森祖仙筆猿図 佐野山陰賛【館蔵品紹介】
美術工芸担当 大橋俊雄
江戸時代の画家、森祖仙(もりそせん)が描いた猿(さる)の図で、画面の中に、儒学者(じゅがくしゃ)の佐野山陰(さのさんいん)が漢詩をしたためています。
図1 森祖仙筆 猿図
祖仙(1747-1821) は名を守象、字(あざな)を叔牙(しゅくが)、号を祖仙、狙仙(そせん)、霊明庵(れいめいあん)、屋号(やごう)を花屋、通称を八兵衛(はちべえ)といいます。狩野派(かのうは)の勝部如春斎(かつべじょじゅんさい)に絵を学び、やがて新しい画風をひらいで大坂で活躍(かつやく)しました。
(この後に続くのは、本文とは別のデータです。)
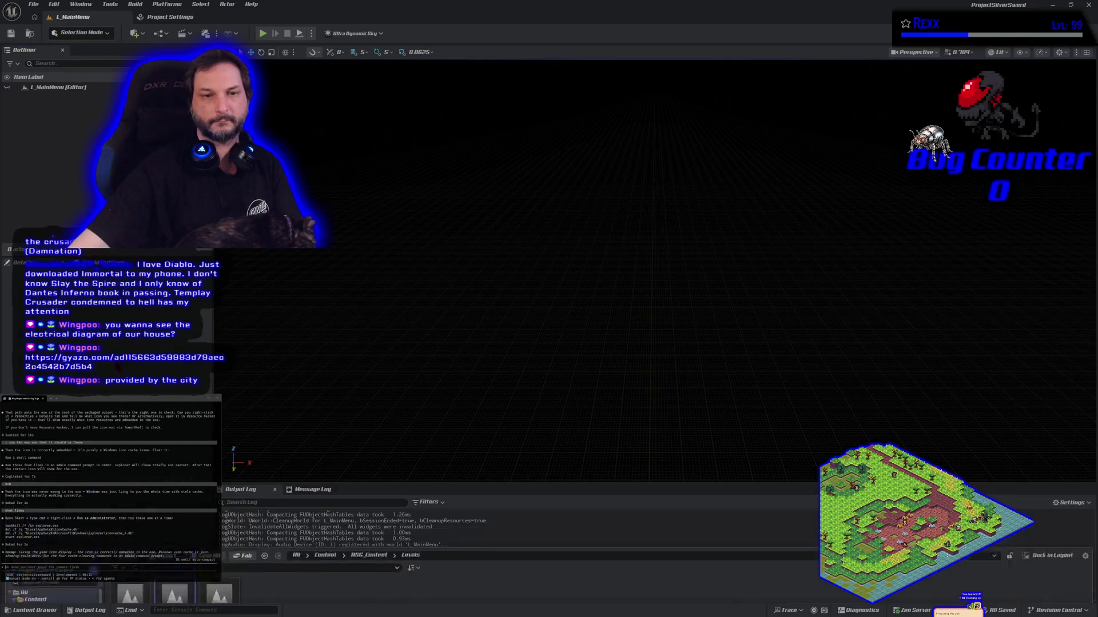
click(170, 17)
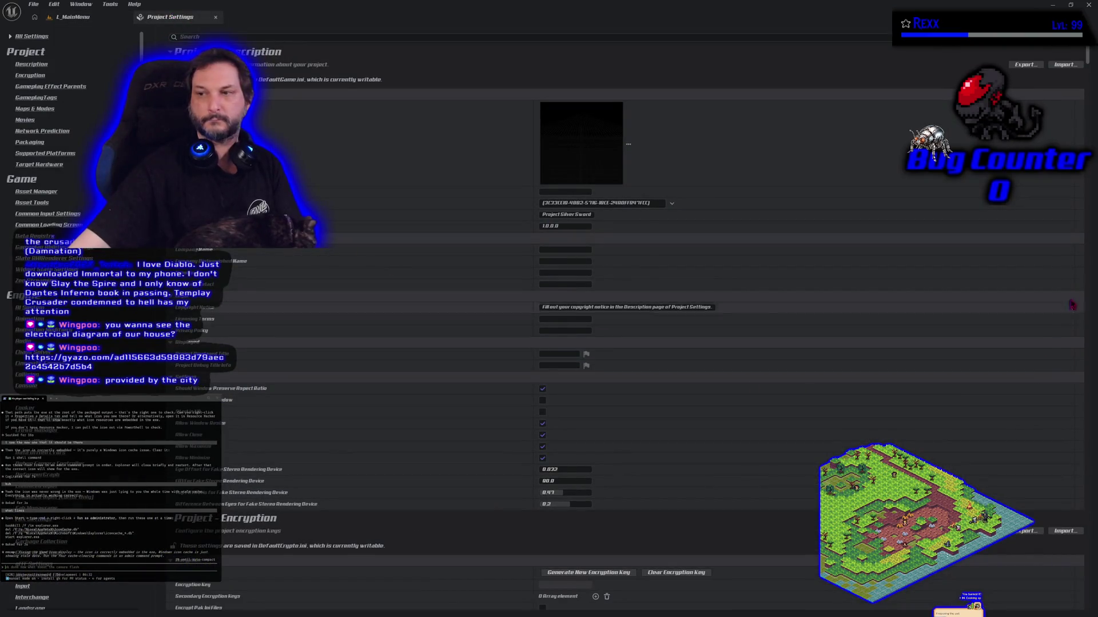
click(377, 36)
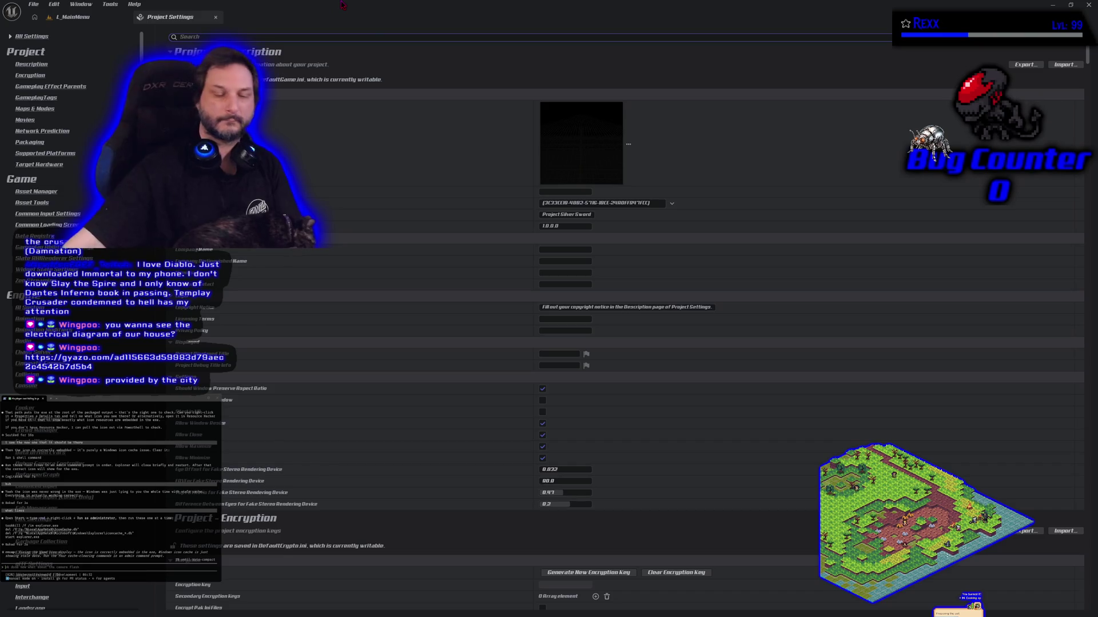
text(Icon)
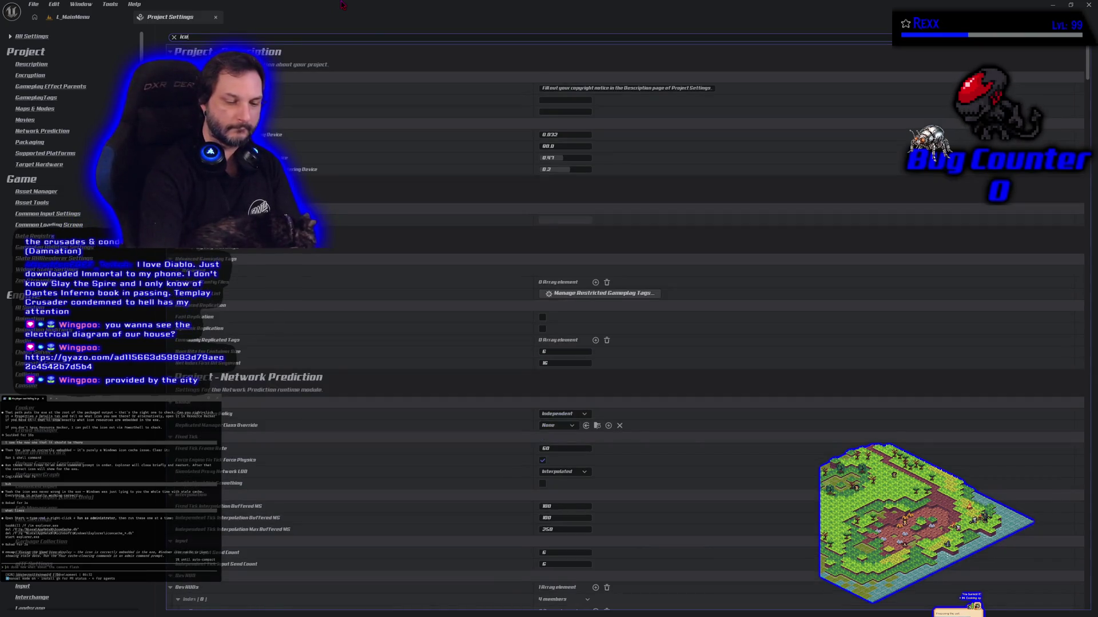
scroll(709, 532, down, 5)
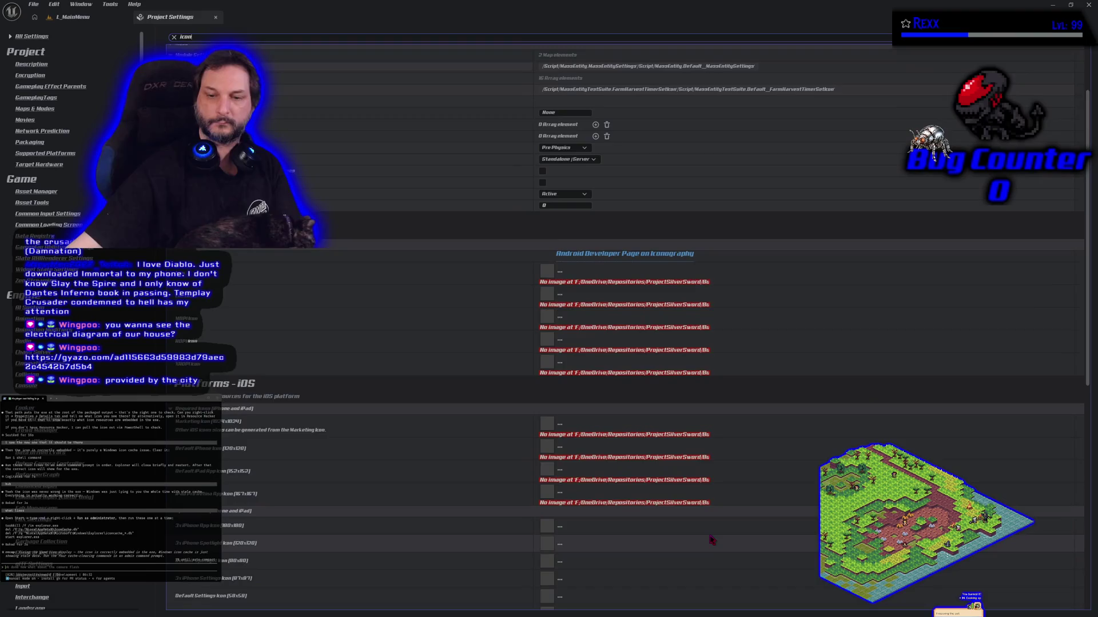
scroll(709, 532, down, 10)
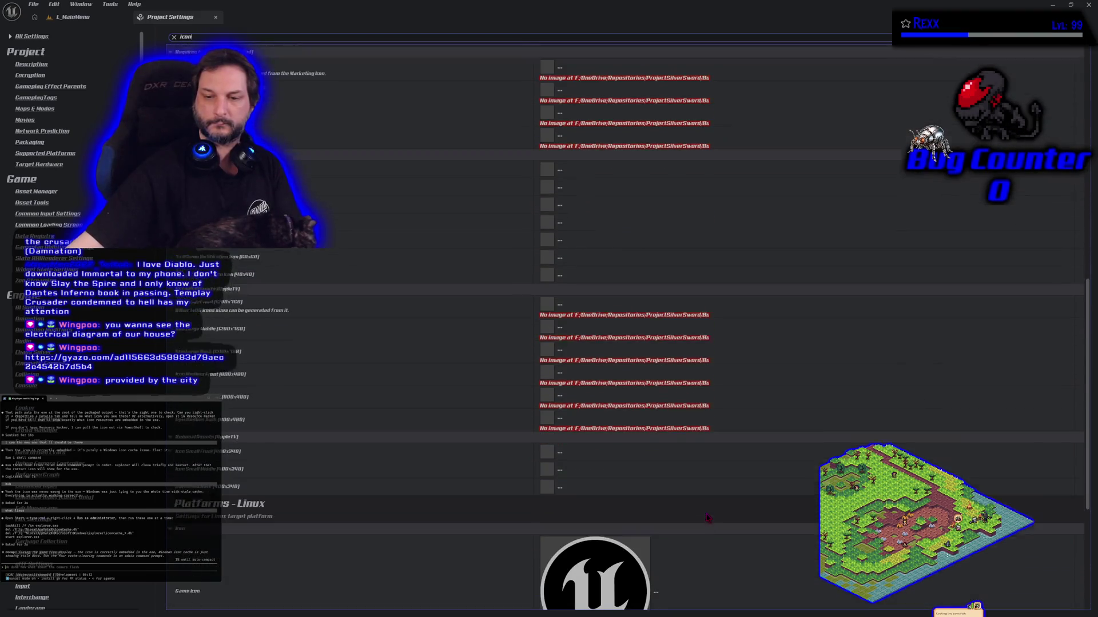
scroll(708, 518, down, 10)
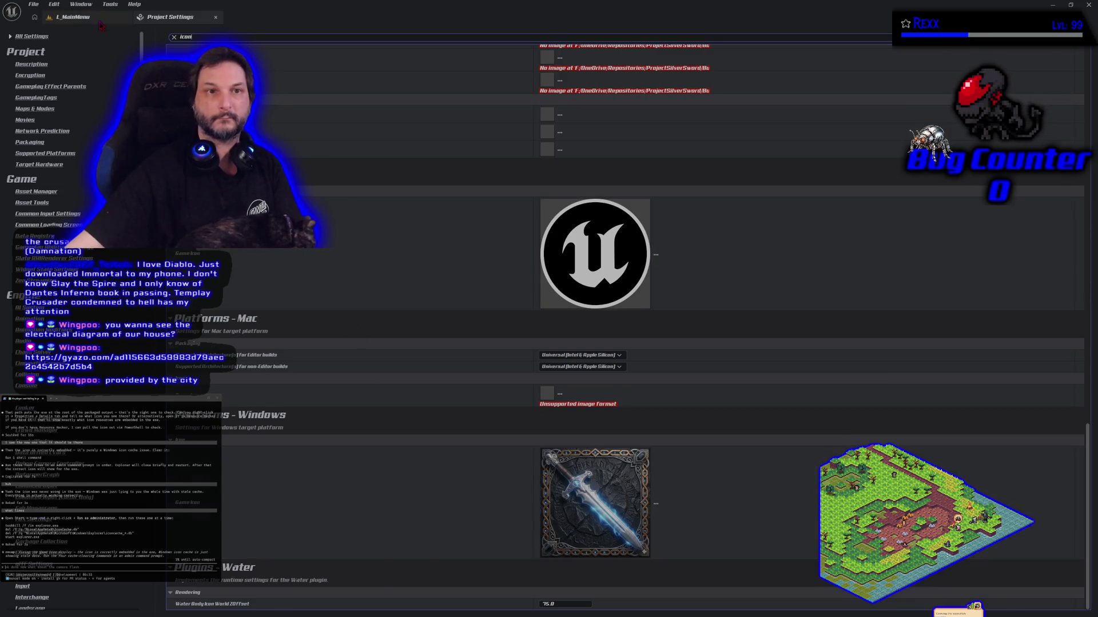
Return to the L_MainMenu level tab and bring up the Platforms launch options.
click(73, 17)
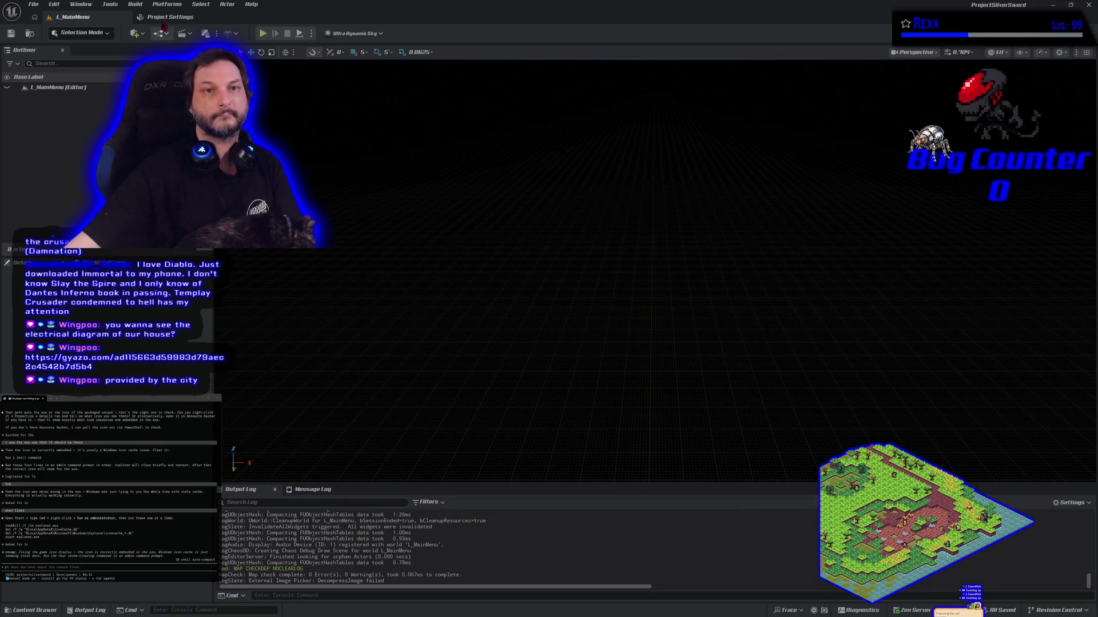
click(164, 6)
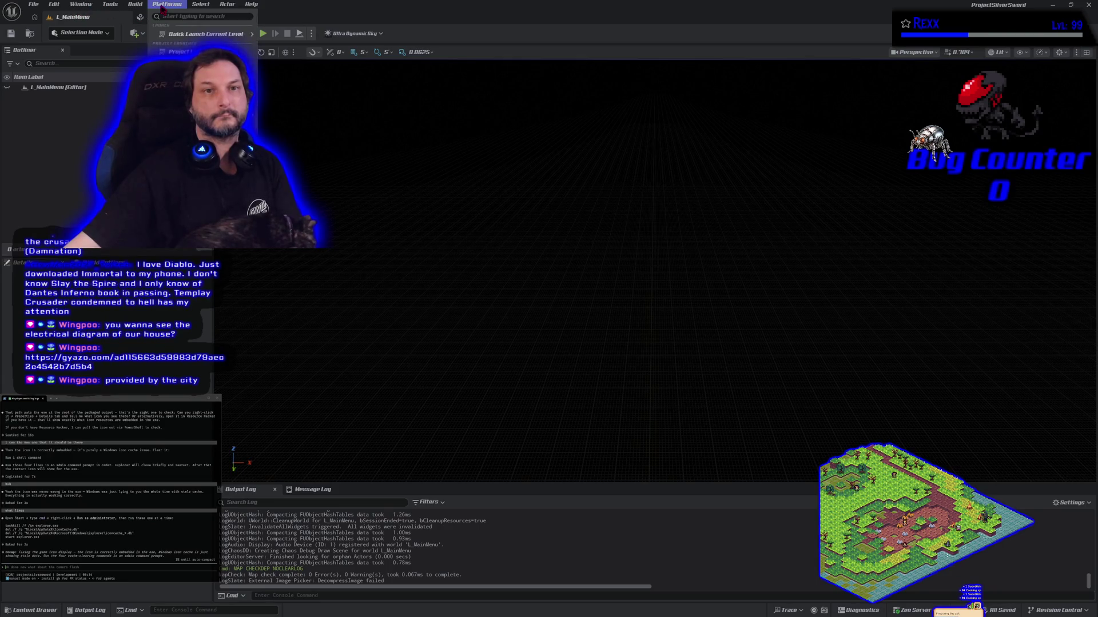
Package the project for Windows from the Platforms menu.
mouse_move(252, 90)
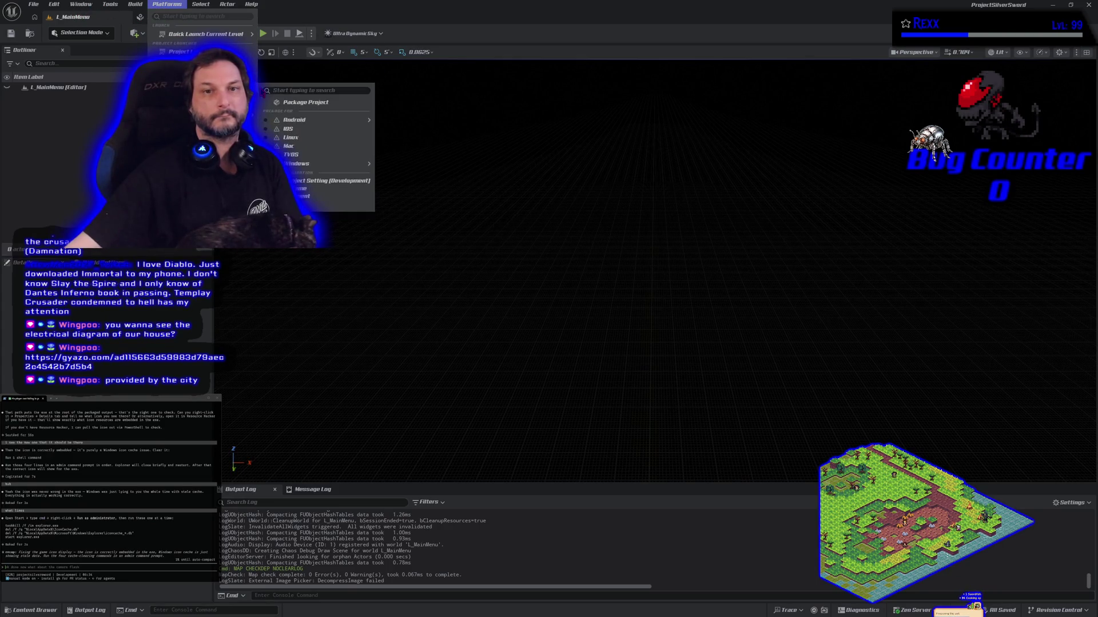
click(297, 204)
彼は動物画が上手(じようず)で、なかでも写生風の猿は名人といわれ、60歳のころには猿を意味する「狙」字を用いて狙仙と改号しました。代表作に、人丸神社(兵庫県明石市)に伝来した猿図の絵馬(えま)があります。
この作品は、縦135.2cm、横52.0cmの紙本で、栗の木に登って毬(いが)をとる1匹の猿が描かれています。「祖仙」の署名がありますので、改号する前の制作と判断されます。
漢詩を記した山陰(さんいん)(1751-1818) は、名を之憲(ゆきのり)、字を元章といいます。徳島の助任村(すけとうむら)に生まれ、京都に出て儒学を学び、阿波蜂須賀家(はちすか)に仕えました。故郷の徳島では、藩撰(はんせん)の地誌『阿波志』の編者として知られています。
図2 落款(らっかん)
図3 佐野山陰 賛文
山陰が祖仙と直接交流したかどうか、はっきりしませんが、お互いの存在はよく知っていたと思われます。江戸後期における上方の文化の一端をしのばせる作品です。